Implementation:ArroyoSystems Arroyo Lookup Join
| Knowledge Sources | |
|---|---|
| Domains | Streaming, Join_Operations, Connectors |
| Last Updated | 2026-02-08 08:00 GMT |
Overview
LookupJoin is a streaming operator that enriches each incoming record by performing a point lookup against an external data source (via a LookupConnector), with optional in-memory caching using mini_moka.
Description
The LookupJoin operator implements the ArrowOperator trait to perform lookup joins where the left (streaming) side is joined against an external data source accessed through a LookupConnector. For each incoming batch, the operator:
- Evaluates key_exprs (DataFusion PhysicalExpr) to extract lookup keys from the batch
- Converts keys to rows via a RowConverter and deduplicates them into a HashMap
- Checks the optional Cache<OwnedRow, OwnedRow> (a mini_moka concurrent cache with configurable max capacity and TTL) for cached results
- For uncached keys, calls connector.lookup(&cols) to fetch matching rows from the external source
- Caches the results and constructs the output by combining left-side non-key columns with the right-side lookup results
The operator supports two join types via LookupJoinType:
- Left -- All input rows are emitted; missing lookups produce NULLs
- Inner -- Only rows with non-null lookup results are emitted (filtered via a BooleanArray mask)

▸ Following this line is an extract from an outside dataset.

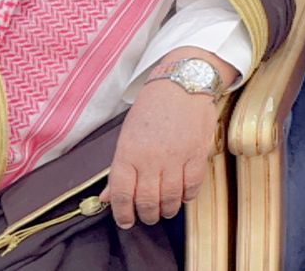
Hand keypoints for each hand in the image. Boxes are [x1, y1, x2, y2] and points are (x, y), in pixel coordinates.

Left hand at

The cache is configured with a byte-weighted capacity (max_capacity_bytes, default 8MB) and optional TTL. Metadata fields from the connector configuration are excluded from the null-check filter for inner joins.
Usage
Used when a SQL query joins a streaming table against a lookup source (e.g., a database table or REST API). Constructed via LookupJoinConstructor from an api::LookupJoinOperator configuration.
Code Reference
Source Location
- Repository: ArroyoSystems_Arroyo
- File: crates/arroyo-worker/src/arrow/lookup_join.rs
Signature
pub struct LookupJoin {
connector: Box<dyn LookupConnector + Send>,
key_exprs: Vec<Arc<dyn PhysicalExpr>>,
cache: Option<Cache<OwnedRow, OwnedRow>>,
key_row_converter: RowConverter,
result_row_converter: RowConverter,
join_type: LookupJoinType,
lookup_schema: Arc<Schema>,
metadata_fields: Vec<MetadataField>,
}
pub(crate) enum LookupJoinType {
Left,
Inner,
}
pub struct LookupJoinConstructor;
impl OperatorConstructor for LookupJoinConstructor {
type ConfigT = api::LookupJoinOperator;
fn with_config(
&self,
config: Self::ConfigT,
registry: Arc<Registry>,
) -> anyhow::Result<ConstructedOperator>;
}
Import
use arroyo_worker::arrow::lookup_join::{LookupJoin, LookupJoinConstructor};
I/O Contract
Inputs
| Name | Type | Required | Description |
|---|---|---|---|
| batch | RecordBatch | Yes | Input record batch from the streaming side with key columns for lookup |
Outputs
| Name | Type | Description |
|---|---|---|
| enriched_batch | RecordBatch | Input columns (minus keys and timestamp) joined with lookup results, plus the original timestamp column |
Usage Examples
// Lookup join is created from a SQL query like:
// SELECT s.*, d.name FROM stream s
// LEFT JOIN dimension_table d ON s.user_id = d.id
let constructor = LookupJoinConstructor;
let operator = constructor.with_config(lookup_join_config, registry)?;
// The operator will call connector.lookup() for each batch of unique keys
// and cache results according to the configured TTL and capacity.